Father, who had been next to me in the lead, stopped in his tracks. “Ah, we’re done for! The Doyles’ll be up and armed now.”
“No,” I said. “Just keep moving fast; don’t hesitate. They’ll likely think the dogs are chasing deer. Come on!” and I stepped in front of him and jogged down the scumbly trail to the front door of the cabin. The shutters were bolted, with no light visible inside and no sign of life, except for a thick rope of silver smoke rising from the fireplace chimney. When the others, panting more from excitement and fear than from exertion, had arrived at the stoop with me, I reached forward and banged roughly on the door with the handle of my sword.
A man’s voice inside drawled, “Who’s there? What d’ yer want?”
I looked to Father, whose leathery face had gone white. His cheek twitched, and his lips were dry and trembling. I was afraid he would not speak to the man; and I could not. Finally, after a few seconds, the Old Man cleared his throat and asked in a thin voice the way to Mr. Wilkinson’s cabin. Friend Wilkinson, he called him. Words were Father’s saving grace. I would not have thought to say that.
I heard someone push back a chair and walk across to the door and lift the bolt away, and when he had opened the door a crack, I kicked it and swiftly put my shoulder into it, throwing the door open and tossing the man, James Doyle, for that is who it was, back across the tiny room, and we all burst into the cabin, filling it completely, sending the Doyles, a family of six people, back against the further wall, where they cowered in fright. They were a dry little old bald-headed man, his plump wife, and four children, two of them bearded men in their twenties, the others, a girl and a boy, very small, under fifteen.
They were frightened and astonished by our sudden, huge presence, and when Father shouted to Mr. Doyle that we were the Northern Army and had come to capture him and his sons, Mrs. Doyle at once commenced to weep, and she cried to her husband, “I told you what you were going to get! I told you!”

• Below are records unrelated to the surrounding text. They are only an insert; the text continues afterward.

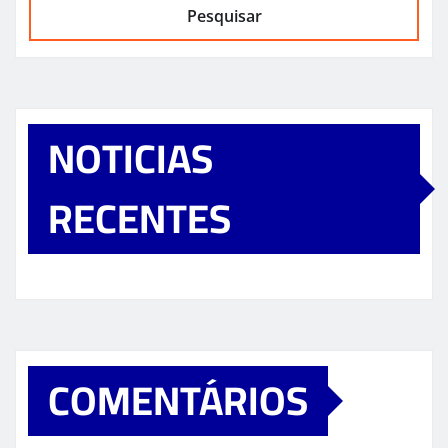
Pesquisar
NOTICIAS
RECENTES
COMENTÁRIOS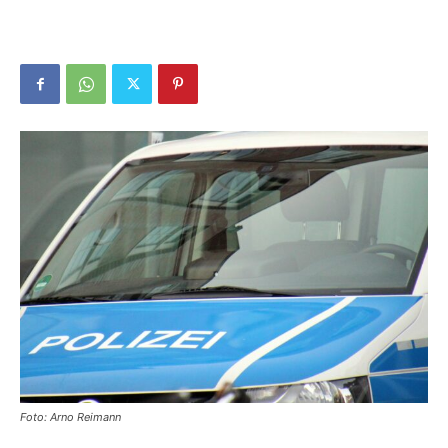
Foto: Arno Reimann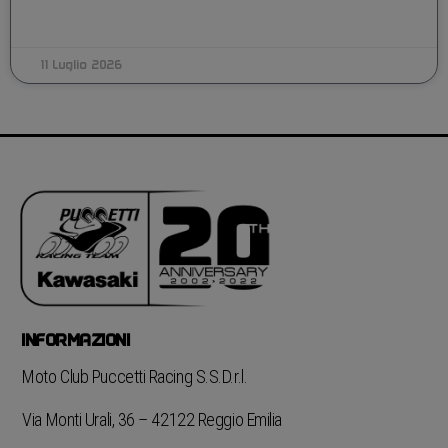
11 Luglio 2026
INFORMAZIONI
Moto Club Puccetti Racing S.S.D.r.l.
Via Monti Urali, 36 – 42122 Reggio Emilia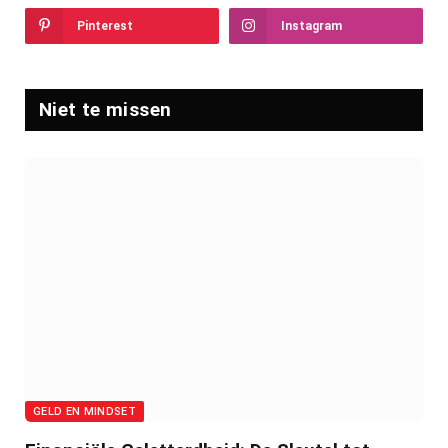
Pinterest
Instagram
Niet te missen
GELD EN MINDSET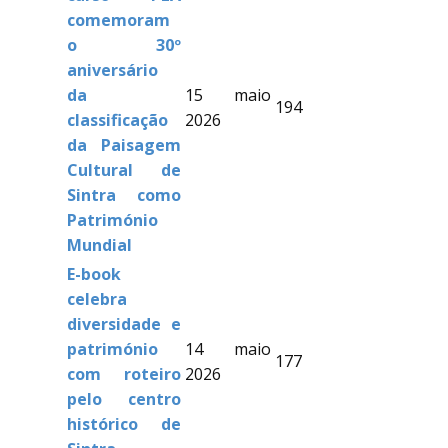
comemoram
o 30º
aniversário
da
15 maio
194
classificação
2026
da Paisagem
Cultural de
Sintra como
Património
Mundial
E-book
celebra
diversidade e
património
14 maio
177
com roteiro
2026
pelo centro
histórico de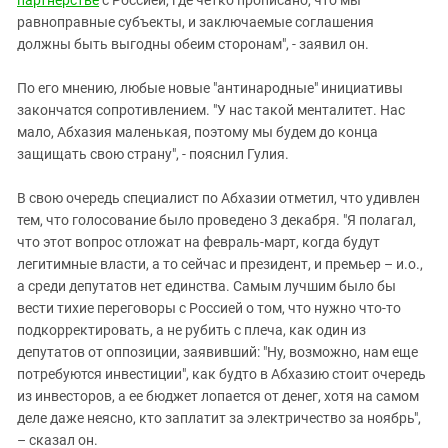
партнерстве
с Россией, где четко прописано, что мы
равноправные субъекты, и заключаемые соглашения
должны быть выгодны обеим сторонам", - заявил он.
По его мнению, любые новые "антинародные" инициативы
закончатся сопротивлением. "У нас такой менталитет. Нас
мало, Абхазия маленькая, поэтому мы будем до конца
защищать свою страну", - пояснил Гулия.
В свою очередь специалист по Абхазии отметил, что удивлен
тем, что голосование было проведено 3 декабря. "Я полагал,
что этот вопрос отложат на февраль-март, когда будут
легитимные власти, а то сейчас и президент, и премьер – и.о.,
а среди депутатов нет единства. Самым лучшим было бы
вести тихие переговоры с Россией о том, что нужно что-то
подкорректировать, а не рубить с плеча, как один из
депутатов от оппозиции, заявивший: "Ну, возможно, нам еще
потребуются инвестиции", как будто в Абхазию стоит очередь
из инвесторов, а ее бюджет лопается от денег, хотя на самом
деле даже неясно, кто заплатит за электричество за ноябрь",
– сказал он.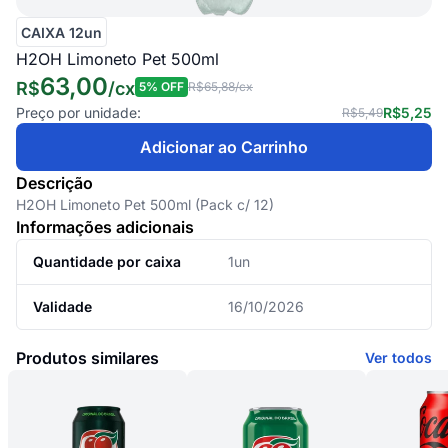
CAIXA 12un
H2OH Limoneto Pet 500ml
63,00
R$
/
cx
5
% OFF
R$65,88
/cx
Preço por unidade:
R$5,25
R$5,49
Adicionar ao Carrinho
Descrição
H2OH Limoneto Pet 500ml (Pack c/ 12)
Informações adicionais
Quantidade por caixa
1un
Validade
16/10/2026
Produtos similares
Ver todos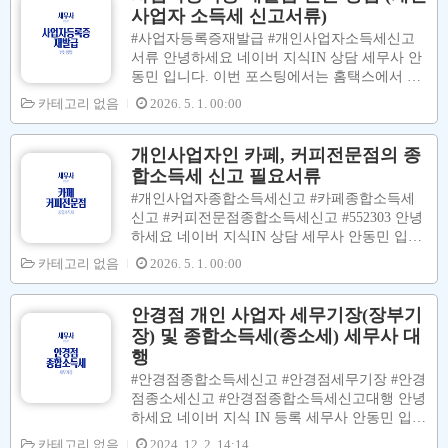
고#도소매업종합소득세신고#노래방종합소득세
사업자 소득세 신고서류)
신고#에어컨설치서비스종합소득세신고#수출입
#사업자등록증재발급 #개인사업자소득세신고
업종합소득세신고#개인사업자종합소득세신고
서류 안녕하세요 네이버 지식IN 상담 세무사 안
동민 입니다. 이번 포스팅에서는 홈택스에서 #
사업자등록증 을 #재발급 받는 방법에 대해서
카테고리 없음
2026. 5. 1. 00:00
설명을 합니다. 아래의 그림대로 따라하시면 쉽
게 재발급 받을 수 있습니다. 00. 홈택스 사이트
접속 [ 홈택스 사이트 접속 ] ↓↓↓↓↓ https://hometa
개인사업자인 카페, 커피전문점의 종
x.go.kr/websquare/websquare.html?w2xPath=/ui/p
합소득세 신고 필요서류
p/index_pp.xml&menuCd=index3 국세청 홈택스 h
#개인사업자종합소득세신고 #카페종합소득세
ometax.go.kr 01. 공동금융인증 메뉴 클릭 - 인증
신고 #커피전문점종합소득세신고 #552303 안녕
서 선택 - 비밀번호 입력 - 확인 버튼 클릭02. 증
하세요 네이버 지식IN 상담 세무사 안동민 입니
명등록신청 메뉴 클릭 - 즉시발급 증명 메뉴 클
다. 업종코드 552303 카페 혹은 커피전문점 [ 종
카테고리 없음
2026. 5. 1. 00:00
릭 - 사업자등록증 재발급 메뉴 클릭..
합소득세 신고납부 기한 ] 2025년 5월 1일 ~ 6월
2일 입니다. [ 업종 특징 ] 최종소비자를 대상으
로 커피를 판매하고 음식점업과 더불어 다른 업
안경점 개인 사업자 세무기장(장부기
종에 비하여 총 경비 중에서 인건비 및 임차료가
장) 및 종합소득세(종소세) 세무사 대
차지하는 비중이 높습니다. [ 부가가치세 신고 ]
행
↓ ↓ ↓ ↓ ↓ https://blog.naver.com/kmukng/22368013
#안경점종합소득세신고 #안경점세무기장 #안경
3000 카페(커피전문점)552303 부가가치세(부가
점종소세신고 #안경점종합소득세신고대행 안녕
세) 신고 대행 세무사#커피전문점부가가치세신
하세요 네이버 지식 IN 등록 세무사 안동민 입니
고 #카페부가가치세신고 #카페부가세신고 #커
다. 이번 포스팅에서는 안경점 대표님들의 종합
카테고리 없음
피전문점부가세신고 안녕하세요 네이...blog..
2024. 12. 2. 14:14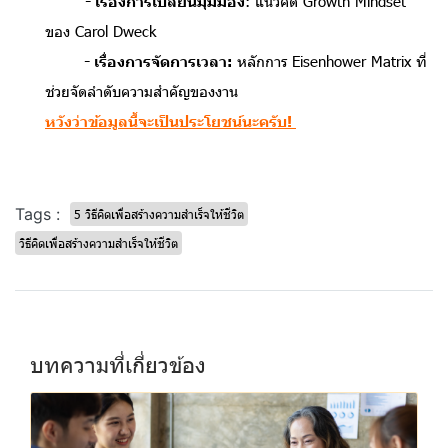
- เรื่องการเปลี่ยนมุมมอง
: แนวคิด Growth Mindset
ของ Carol Dweck
- เรื่องการจัดการเวลา:
หลักการ Eisenhower Matrix ที่
ช่วยจัดลำดับความสำคัญของงาน
หวังว่าข้อมูลนี้จะเป็นประโยชน์นะครับ!
Tags :
5 วิธีคิดเพื่อสร้างความสำเร็จให้ชีวิต
วิธีคิดเพื่อสร้างความสำเร็จให้ชีวิต
บทความที่เกี่ยวข้อง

“Hush, Mother!” Mr. Doyle said. “Hush, for God’s sake! This here’s Mister Brown, ain’t it? From over to Osawatomie. We can reason with him.”

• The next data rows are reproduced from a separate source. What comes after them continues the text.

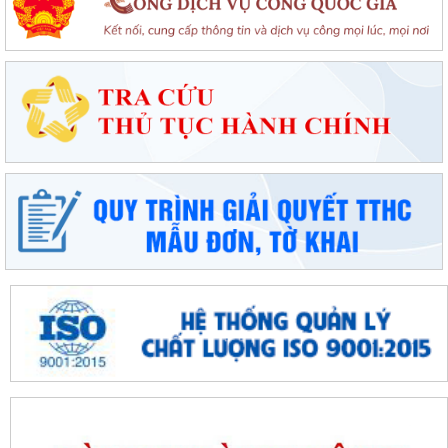
Đặc khu Cát Hải đẩy mạnh cải cách hành chính, nâng cao chất lượng
phục vụ người dân và doanh nghiệp
Thông báo tuyển sinh trình độ trung cấp, cao đẳng năm 2026 của
Trường Cao đẳng Kỹ thuật Hải Phòng
Tổ đại biểu số 09 HĐND thành phố Hải Phòng tiếp xúc cử tri sau Kỳ họp
thường lệ giữa năm 2026
Đặc khu Cát Hải triển khai Chương trình quốc gia về an toàn trong sử
dụng điện giai đoạn 2026 - 2035
Khơi dậy tiềm năng, phát huy sức mạnh kinh tế tư nhân tại đặc khu Cát
Hải
Đặc khu Cát Hải quyết tâm thực hiện thắng lợi Nghị quyết số 11-
NQ/TU, tạo động lực tăng trưởng...
Đặc khu Cát Hải đẩy mạnh triển khai Nghị quyết số 57-NQ/TW, tạo đột
phá về khoa học, công nghệ và...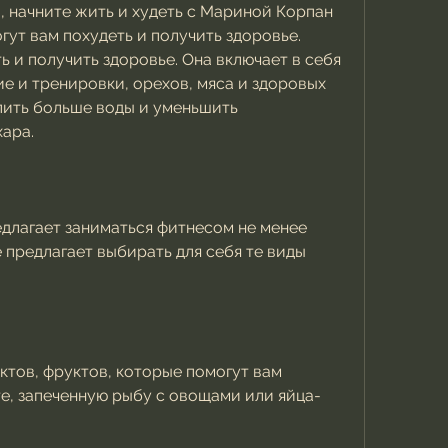
 начните жить и худеть с Мариной Корпан 
гут вам похудеть и получить здоровье. 
ь и получить здоровье. Она включает в себя 
е и тренировки, орехов, мяса и здоровых 
пить больше воды и уменьшить 
хара.
длагает заниматься фитнесом не менее 
е предлагает выбирать для себя те виды 
тов, фруктов, которые помогут вам 
те, запеченную рыбу с овощами или яйца-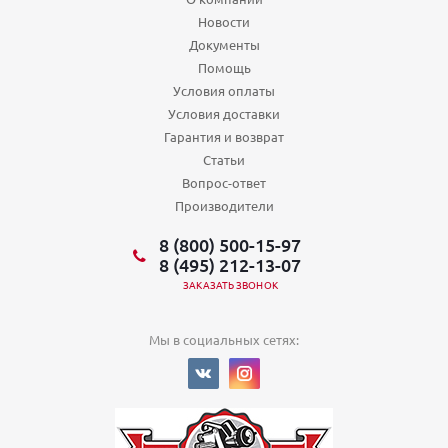
Новости
Документы
Помощь
Условия оплаты
Условия доставки
Гарантия и возврат
Статьи
Вопрос-ответ
Производители
8 (800) 500-15-97
8 (495) 212-13-07
ЗАКАЗАТЬ ЗВОНОК
Мы в социальных сетях: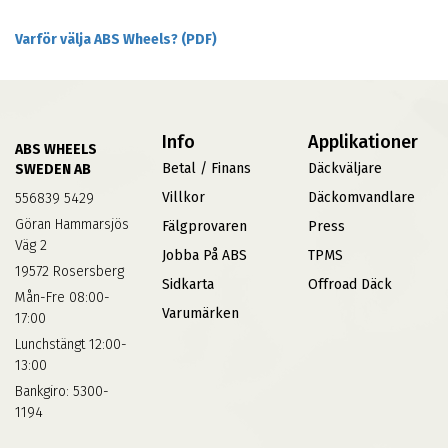
Varför välja ABS Wheels? (PDF)
Info
Applikationer
ABS WHEELS
Betal / Finans
Däckväljare
SWEDEN AB
Villkor
Däckomvandlare
556839 5429
Göran Hammarsjös
Fälgprovaren
Press
Väg 2
Jobba På ABS
TPMS
19572 Rosersberg
Sidkarta
Offroad Däck
Mån-Fre 08:00-
Varumärken
17:00
Lunchstängt 12:00-
13:00
Bankgiro: 5300-
1194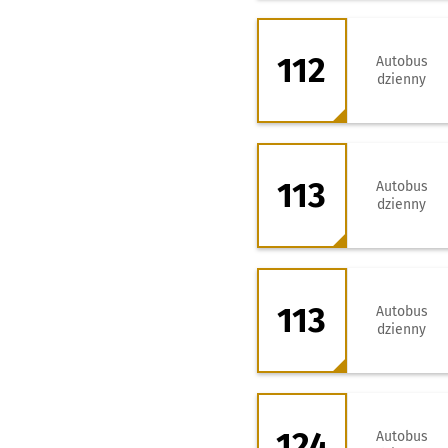
112 - kierunek G
112
Autobus
dzienny
113 - kierunek Kr
113
Autobus
dzienny
113 - kierunek Za
113
Autobus
dzienny
124 - kierunek Ks
124
Autobus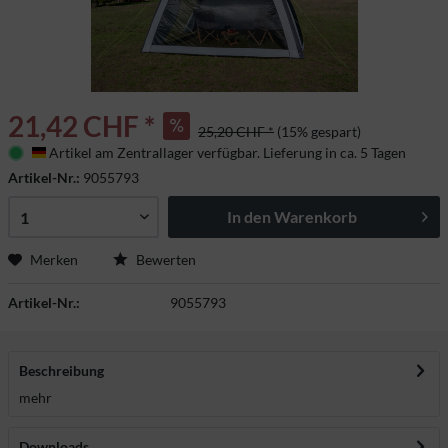
21,42 CHF *
25,20 CHF *
(15% gespart)
Artikel am Zentrallager verfügbar. Lieferung in ca. 5 Tagen
Deutschland
Artikel-Nr.:
9055793
In den
Warenkorb
Merken
Bewerten
Artikel-Nr.:
9055793
Beschreibung
mehr
Downloads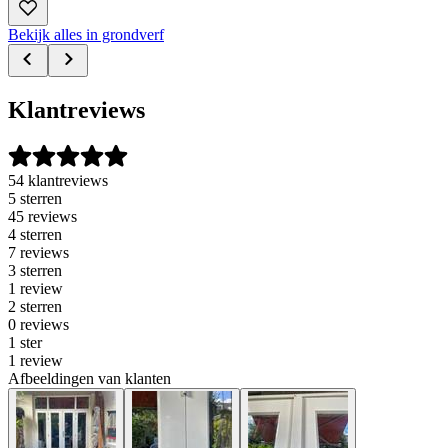
Bekijk alles in grondverf
Klantreviews
54 klantreviews
5 sterren
45 reviews
4 sterren
7 reviews
3 sterren
1 review
2 sterren
0 reviews
1 ster
1 review
Afbeeldingen van klanten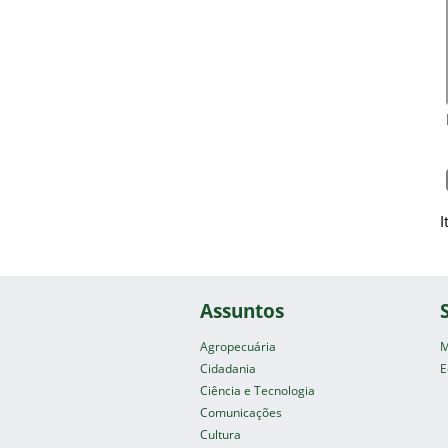
I
Assuntos
Agropecuária
M
Cidadania
E
Ciência e Tecnologia
Comunicações
Cultura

She wept profusely and for a moment dominated the scene, mainly by begging Father not to take her son John, who was only fourteen, she said, a mere boy with no notion of these things.

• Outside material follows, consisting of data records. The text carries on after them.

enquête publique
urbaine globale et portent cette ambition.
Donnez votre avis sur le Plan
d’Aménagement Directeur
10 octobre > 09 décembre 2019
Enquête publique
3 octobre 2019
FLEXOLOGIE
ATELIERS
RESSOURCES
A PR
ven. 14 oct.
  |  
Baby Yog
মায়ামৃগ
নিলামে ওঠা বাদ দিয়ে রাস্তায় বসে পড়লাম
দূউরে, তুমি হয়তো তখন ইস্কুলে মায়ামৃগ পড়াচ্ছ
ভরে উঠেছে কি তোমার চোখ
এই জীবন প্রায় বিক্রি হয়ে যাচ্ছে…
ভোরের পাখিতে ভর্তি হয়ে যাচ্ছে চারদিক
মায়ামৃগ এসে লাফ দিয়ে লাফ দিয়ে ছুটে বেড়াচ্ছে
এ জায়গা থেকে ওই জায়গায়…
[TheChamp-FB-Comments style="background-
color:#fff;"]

Father said to her, “The others, your elder sons, are they members of the Law and Order Party?”
“Never mind that!” bellowed Old Doyle. “What do you want with us? We ain’t but farmers like you, Brown!”
“Thou art the enemies of the Lord,” Father pronounced, and he ordered the two grown sons, named Drury and William, and Old Doyle, the father, to come out of the house with us, which they did, leaving wife and mother, son and daughter, and sister and brother weeping and wailing behind in the doorway, for they knew what was about to happen.
Quickly, we marched the three men, coatless and hatless, back up the narrow, curving pathway to the moonlit road. The two younger men were barefoot and walked gingerly over the stony trail. Oliver, Fred, and Henry were in front of the prisoners, Father, Salmon, and I coming along behind, and when we reached the level plain above the creek, a hundred yards or so from the cabin, where the dead dog lay, Father said to stop now.
One of the Doyles, William, saw the dog and cried, “Oh, Bonny!”
Father said, “The Law of Moses states that the fathers shall not be killed for the crimes of the sons, nor the sons for the crimes of the fathers. But here father and sons both are guilty.”